Weight calibration: calibrate_graph_weight(effects) maps the fraction of positive-significant ATT estimates to a w_graph value in [0.20, 0.65]. Pass it to compute_composite_scores() via --w-graph:
# Calibrate then score
uv run python src/score/causal_sanction.py --output data/processed/causal_effects.parquet
uv run python src/score/composite.py --w-graph <calibrated_value>
Outputs: data/processed/causal_effects.parquet — regime, n_treated, n_control, ATT estimate, 95% CI, p-value, is_significant, calibrated_weight.
Dashboard exposure: the file is served via GET /api/causal-effects and rendered in the vessel review panel as per-regime ATT badges:
⚡ OFAC Iran ATT = +0.42 95% CI [+0.31, +0.53] p < 0.001
⚡ OFAC Russia ATT = +0.15 95% CI [-0.02, +0.32] p = 0.09 n.s.
Significant regimes (p < 0.05) are highlighted in indigo; non-significant regimes are rendered in grey. Returns {"available": false} if the file does not yet exist (e.g. before the first pipeline run).
Composite Score
confidence = w_anomaly × anomaly_score
+ w_graph × graph_risk_score
+ w_identity × identity_volatility_score
Default weights: w_anomaly = 0.4, w_graph = 0.4, w_identity = 0.2. All three are configurable via --w-anomaly, --w-graph, --w-identity CLI flags on src/score/composite.py. The C3 causal model provides a data-driven w_graph calibration (see section above and roadmap.md Phase C, C3).
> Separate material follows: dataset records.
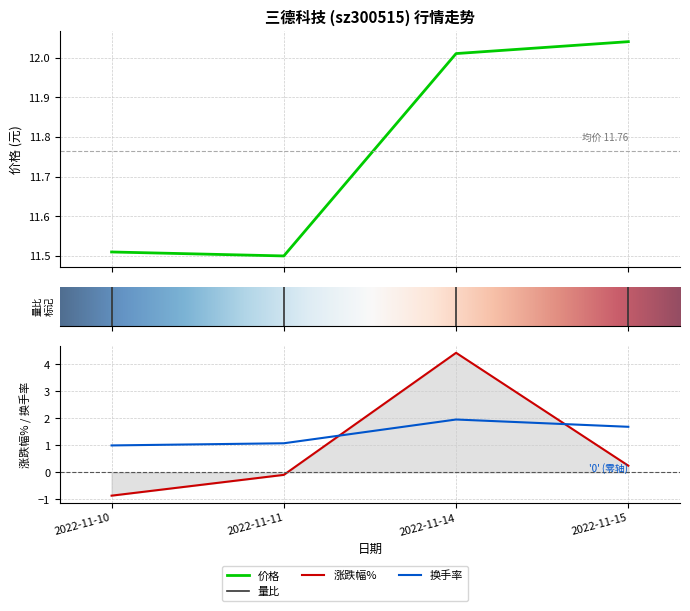

Which series has the widest spread of values?

涨跌幅%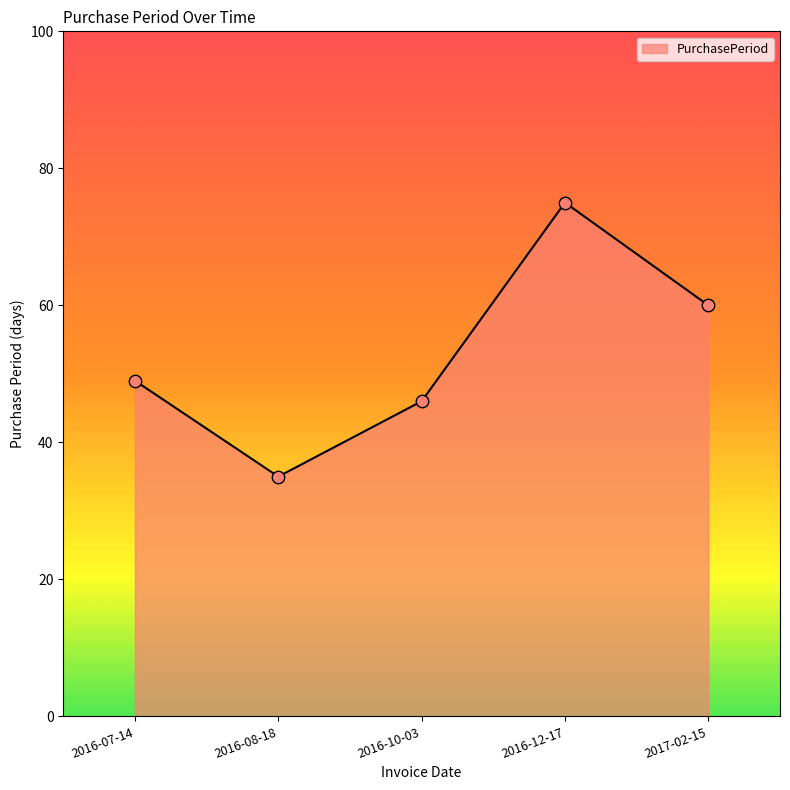

What is the change in value from 2016-07-14 to 2016-08-18?

-14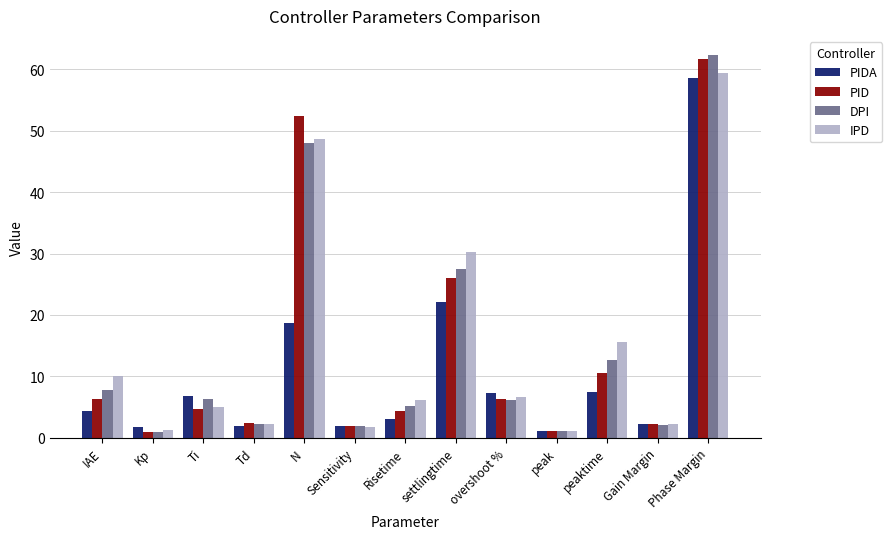

Is it true that IPD equals 2.3 at Gain Margin?

True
Per-region weight tuning recommendations are in regional-playbooks.md.
Explainability (SHAP)
SHAP TreeExplainer computes per-feature contributions to the anomaly score for each vessel. The top 5 contributing features are serialised as top_signals JSON in the watchlist output and served via GET /api/vessels/{mmsi}/signals. The review panel renders them as a mini-table (Feature / Value / SHAP contribution / bar) so a duty officer can understand why a vessel was flagged without reading raw feature values.
LLM Integration
The LLM converts a deterministic, structured risk assessment into readable English for the analyst. All scoring decisions are made before the LLM is called; the model receives a pre-computed context window and cannot modify scores or access external data.
Use cases:
| Code | Input | Output |
|---|---|---|
| C2 — Analyst brief | Vessel profile + SHAP top_signals + 3 GDELT events |
One-paragraph risk summary per vessel |
| C6 — Analyst chat | Fleet overview + optional vessel detail + analyst question | Grounded factual answer |
Provider selection: controlled by LLM_PROVIDER environment variable.
| Value | Backend |
|---|---|
llamacpp (default) |
Bundled llamacpp server — no external process required |
ollama |
Ollama local server |
anthropic |
Anthropic API (requires LLM_API_KEY) |
gemini |
Google Gemini API (requires LLM_API_KEY) |
openai |
Any OpenAI-compatible endpoint |
Recommended local model: Gemma 4 4B Instruct (Q4_K_M) via llamacpp — downloaded automatically on first docker compose up. Context window fits within ~1 200 tokens; no GPU required.
No cloud dependency: inference runs entirely on-device by default. The LLM has no tool access, no function calling, and no internet connectivity during inference. Context is injected via the context window only.
See docs/local-llm-setup.md for model recommendations, hardware requirements, and setup instructions.